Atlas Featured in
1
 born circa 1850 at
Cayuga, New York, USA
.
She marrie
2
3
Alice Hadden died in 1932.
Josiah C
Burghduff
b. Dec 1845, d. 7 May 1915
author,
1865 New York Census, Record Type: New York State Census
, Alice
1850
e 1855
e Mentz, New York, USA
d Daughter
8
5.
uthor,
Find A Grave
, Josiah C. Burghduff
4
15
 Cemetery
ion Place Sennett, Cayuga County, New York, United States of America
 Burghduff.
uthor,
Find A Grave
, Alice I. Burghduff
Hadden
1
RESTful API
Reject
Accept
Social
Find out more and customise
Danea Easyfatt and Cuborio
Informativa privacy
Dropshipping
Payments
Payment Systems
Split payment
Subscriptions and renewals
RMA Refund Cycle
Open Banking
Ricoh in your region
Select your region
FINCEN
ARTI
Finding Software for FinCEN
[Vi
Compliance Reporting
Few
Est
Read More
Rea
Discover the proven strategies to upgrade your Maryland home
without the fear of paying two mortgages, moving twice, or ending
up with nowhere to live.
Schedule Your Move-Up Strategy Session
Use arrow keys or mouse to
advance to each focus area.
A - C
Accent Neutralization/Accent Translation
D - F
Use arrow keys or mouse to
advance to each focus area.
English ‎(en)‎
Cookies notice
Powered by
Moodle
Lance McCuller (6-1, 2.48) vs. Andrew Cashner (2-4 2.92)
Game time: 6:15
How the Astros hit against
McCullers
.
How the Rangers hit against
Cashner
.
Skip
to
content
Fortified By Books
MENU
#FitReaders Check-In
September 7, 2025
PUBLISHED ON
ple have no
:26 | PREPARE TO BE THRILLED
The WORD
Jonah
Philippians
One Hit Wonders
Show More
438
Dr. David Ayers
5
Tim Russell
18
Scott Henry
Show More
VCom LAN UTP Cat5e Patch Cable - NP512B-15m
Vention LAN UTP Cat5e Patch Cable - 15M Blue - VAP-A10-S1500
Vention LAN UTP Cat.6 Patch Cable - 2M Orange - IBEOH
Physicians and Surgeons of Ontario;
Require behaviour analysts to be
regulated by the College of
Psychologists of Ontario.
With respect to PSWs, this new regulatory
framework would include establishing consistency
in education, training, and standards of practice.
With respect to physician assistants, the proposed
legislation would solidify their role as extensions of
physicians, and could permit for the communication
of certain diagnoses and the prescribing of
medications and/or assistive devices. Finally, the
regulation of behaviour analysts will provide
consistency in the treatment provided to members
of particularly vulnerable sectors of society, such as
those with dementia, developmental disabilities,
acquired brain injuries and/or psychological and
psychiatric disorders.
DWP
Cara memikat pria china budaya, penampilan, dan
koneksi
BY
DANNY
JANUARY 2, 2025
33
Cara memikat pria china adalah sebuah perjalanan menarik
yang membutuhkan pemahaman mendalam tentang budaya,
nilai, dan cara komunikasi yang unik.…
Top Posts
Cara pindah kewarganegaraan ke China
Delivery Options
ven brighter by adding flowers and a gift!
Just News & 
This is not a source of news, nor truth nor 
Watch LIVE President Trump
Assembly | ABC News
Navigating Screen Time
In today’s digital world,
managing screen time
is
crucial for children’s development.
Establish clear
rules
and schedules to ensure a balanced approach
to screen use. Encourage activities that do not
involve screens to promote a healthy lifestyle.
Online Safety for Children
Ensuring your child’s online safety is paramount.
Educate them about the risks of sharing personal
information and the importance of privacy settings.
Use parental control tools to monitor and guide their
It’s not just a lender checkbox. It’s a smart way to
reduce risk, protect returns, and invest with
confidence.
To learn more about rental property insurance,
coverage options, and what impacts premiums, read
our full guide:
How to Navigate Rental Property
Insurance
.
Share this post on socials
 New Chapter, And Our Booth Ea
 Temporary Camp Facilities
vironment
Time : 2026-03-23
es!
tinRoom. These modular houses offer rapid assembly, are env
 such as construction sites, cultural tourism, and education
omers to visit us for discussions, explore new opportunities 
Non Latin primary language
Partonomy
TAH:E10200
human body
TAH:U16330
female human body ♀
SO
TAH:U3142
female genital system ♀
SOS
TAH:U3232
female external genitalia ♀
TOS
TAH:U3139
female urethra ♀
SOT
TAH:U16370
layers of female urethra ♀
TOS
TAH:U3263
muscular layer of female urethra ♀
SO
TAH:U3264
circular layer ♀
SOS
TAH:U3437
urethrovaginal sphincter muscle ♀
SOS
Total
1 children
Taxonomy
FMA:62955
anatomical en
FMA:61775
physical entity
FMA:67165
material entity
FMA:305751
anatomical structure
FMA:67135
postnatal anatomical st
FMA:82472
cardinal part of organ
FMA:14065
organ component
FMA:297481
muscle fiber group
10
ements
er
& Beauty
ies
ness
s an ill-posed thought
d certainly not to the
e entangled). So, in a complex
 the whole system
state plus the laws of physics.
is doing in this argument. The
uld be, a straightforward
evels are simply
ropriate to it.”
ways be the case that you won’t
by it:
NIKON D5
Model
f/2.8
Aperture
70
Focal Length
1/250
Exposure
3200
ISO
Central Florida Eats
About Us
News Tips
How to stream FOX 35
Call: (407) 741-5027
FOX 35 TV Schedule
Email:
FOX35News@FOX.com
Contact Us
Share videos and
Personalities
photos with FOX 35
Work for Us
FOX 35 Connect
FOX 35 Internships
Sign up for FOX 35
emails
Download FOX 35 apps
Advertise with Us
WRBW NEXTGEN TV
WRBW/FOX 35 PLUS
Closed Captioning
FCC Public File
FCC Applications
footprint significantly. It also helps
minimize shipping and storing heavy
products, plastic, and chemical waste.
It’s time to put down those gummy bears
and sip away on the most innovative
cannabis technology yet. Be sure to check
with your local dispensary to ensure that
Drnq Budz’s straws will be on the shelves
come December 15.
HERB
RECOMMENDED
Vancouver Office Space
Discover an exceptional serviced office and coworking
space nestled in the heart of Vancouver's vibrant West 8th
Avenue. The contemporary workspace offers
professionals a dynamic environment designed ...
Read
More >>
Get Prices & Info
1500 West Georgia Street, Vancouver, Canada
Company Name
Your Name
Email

THE TASK
Set out the rows as a Markdown table with the columns No. and Line, starting at the first row and ending at the line that contains "Discover the proven". Give each line its number, and leave out any blank lines.

ANSWER FOR THE TASK
| No. | Line |
|---|---|
| 1 | Atlas Featured in |
| 2 | 1 |
| 3 |  born circa 1850 at |
| 4 | Cayuga, New York, USA |
| 5 | . |
| 6 | She marrie |
| 7 | 2 |
| 8 | 3 |
| 9 | Alice Hadden died in 1932. |
| 10 | Josiah C |
| 11 | Burghduff |
| 12 | b. Dec 1845, d. 7 May 1915 |
| 13 | author, |
| 14 | 1865 New York Census, Record Type: New York State Census |
| 15 | , Alice |
| 16 | 1850 |
| 17 | e 1855 |
| 18 | e Mentz, New York, USA |
| 19 | d Daughter |
| 20 | 8 |
| 21 | 5. |
| 22 | uthor, |
| 23 | Find A Grave |
| 24 | , Josiah C. Burghduff |
| 25 | 4 |
| 26 | 15 |
| 27 |  Cemetery |
| 28 | ion Place Sennett, Cayuga County, New York, United States of America |
| 29 |  Burghduff. |
| 30 | uthor, |
| 31 | Find A Grave |
| 32 | , Alice I. Burghduff |
| 33 | Hadden |
| 34 | 1 |
| 35 | RESTful API |
| 36 | Reject |
| 37 | Accept |
| 38 | Social |
| 39 | Find out more and customise |
| 40 | Danea Easyfatt and Cuborio |
| 41 | Informativa privacy |
| 42 | Dropshipping |
| 43 | Payments |
| 44 | Payment Systems |
| 45 | Split payment |
| 46 | Subscriptions and renewals |
| 47 | RMA Refund Cycle |
| 48 | Open Banking |
| 49 | Ricoh in your region |
| 50 | Select your region |
| 51 | FINCEN |
| 52 | ARTI |
| 53 | Finding Software for FinCEN |
| 54 | [Vi |
| 55 | Compliance Reporting |
| 56 | Few |
| 57 | Est |
| 58 | Read More |
| 59 | Rea |
| 60 | Discover the proven strategies to upgrade your Maryland home |